The Software-as-a-Service (SaaS) industry is changing due to popular demand. Consumers of SaaS applications are pushing back on independent software vendors (ISVs), saying in essence, “Don’t make integration my problem. I’m buying your application as a service and I want integration included.” Gone are the days when customers would subscribe to a SaaS application for $50 a month and then be willing to pay tens of thousands of dollars to integrate that application with the rest of their portfolio.



Most analysts covering the SaaS industry today would agree that integration is the number one barrier to the adoption of SaaS technology. The problem lies not in the SaaS technology itself but in the attempt to use conventional integration products and appliances for SaaS integration. Conventional integration products were built for traditional on premise software implementations – not SaaS.

The fundamental limitation of conventional integration products (whether hosted on premise or “in the cloud”) is that they are single-tenant. Each customer must buy, install and maintain its own copy of the product and must do so at every location where integration occurs. As a result, using conventional integration products to integrate SaaS greatly increases cost, complexity and time to deploy while also greatly limiting scalability. To date, ISVs have had little choice but to pass that cost and complexity on to the end customer.

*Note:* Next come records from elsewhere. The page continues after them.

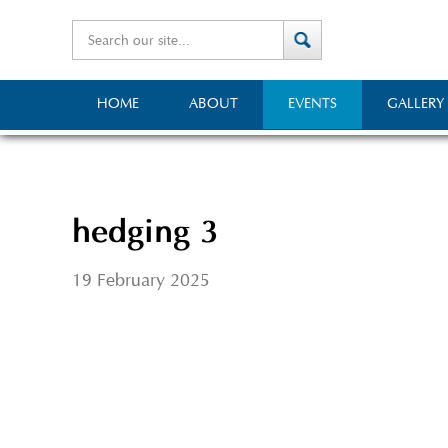
HOME
ABOUT
EVENTS
GALLERY
hedging 3
19 February 2025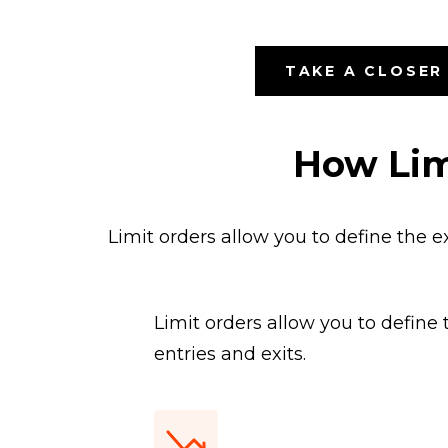
TAKE A CLOSER
How Lim
Limit orders allow you to define the e
Limit orders allow you to define
entries and exits.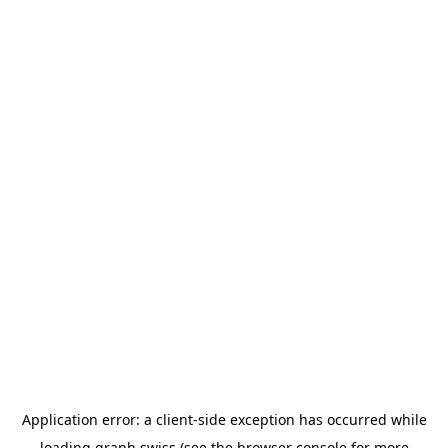
Application error: a
client
-side exception has occurred while
loading
graph.swiss
(see the
browser console
for more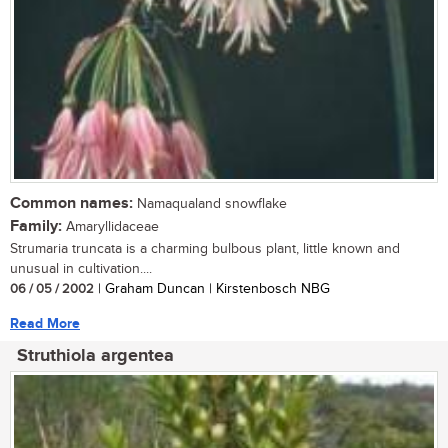
Common names:
Namaqualand snowflake
Family:
Amaryllidaceae
Strumaria truncata is a charming bulbous plant, little known and
unusual in cultivation....
06 / 05 / 2002
| Graham Duncan | Kirstenbosch NBG
Read More
Struthiola argentea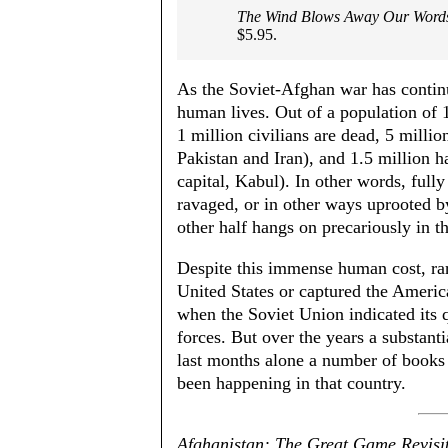
The Wind Blows Away Our Word
$5.95.
As the Soviet-Afghan war has continued
human lives. Out of a population of 
1 million civilians are dead, 5 millio
Pakistan and Iran), and 1.5 million h
capital, Kabul). In other words, full
ravaged, or in other ways uprooted b
other half hangs on precariously in th
Despite this immense human cost, ra
United States or captured the America
when the Soviet Union indicated its q
forces. But over the years a substanti
last months alone a number of books 
been happening in that country.
Afghanistan: The Great Game Revisi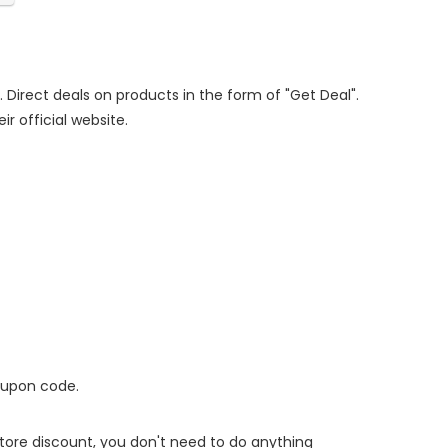
. Direct deals on products in the form of "Get Deal".
ir official website.
oupon code.
 store discount, you don't need to do anything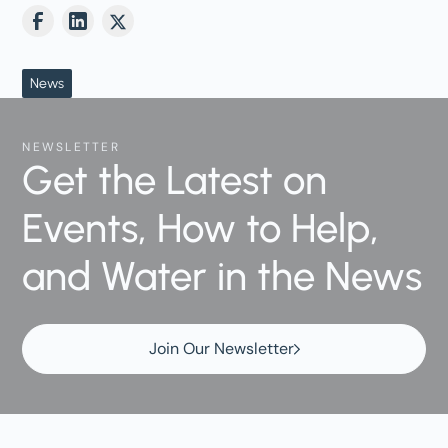
News
NEWSLETTER
Get the Latest on
Events, How to Help,
and Water in the News
Join Our Newsletter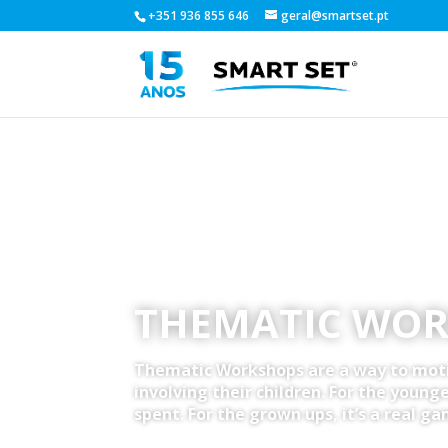
+351 936 855 646
geral@smartset.pt
THEMATIC WO
Thematic Workshops are a way to mot
involving their children. For the younger
spent. For the grown ups, it’s a real ga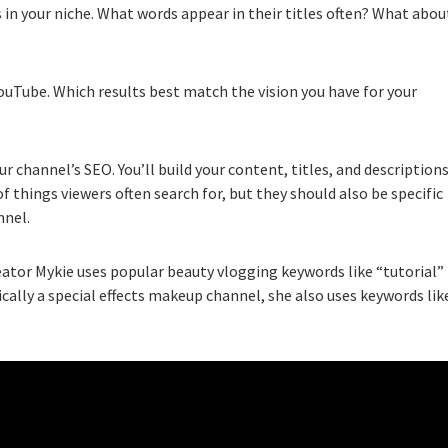
in your niche. What words appear in their titles often? What abou
ouTube. Which results best match the vision you have for your
channel’s SEO. You’ll build your content, titles, and description
 things viewers often search for, but they should also be specific
nnel.
ator Mykie uses popular beauty vlogging keywords like “tutorial”
cally a special effects makeup channel, she also uses keywords lik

Several events this year, including the acquisition of Cape Clear by Workday, signal the beginning of a trend that will profoundly impact the SaaS industry. ISVs are looking beyond conventional integration strategies because they’re simply too costly, complex and time consuming to be effective in the SaaS ecosystem. At the same time, the strategic importance of integration is rising.

Workday recognized that integration is not just an additional customer requirement that must be addressed, but it is in fact a critical and central part of its solution – a real competitive differentiator. Integration is the lynchpin of successful SaaS deployments. A recent Saugatuck survey underscored this point. Survey respondents ranked the ability to integrate SaaS and on-premise workflows as the number one business consideration when selecting a SaaS provider.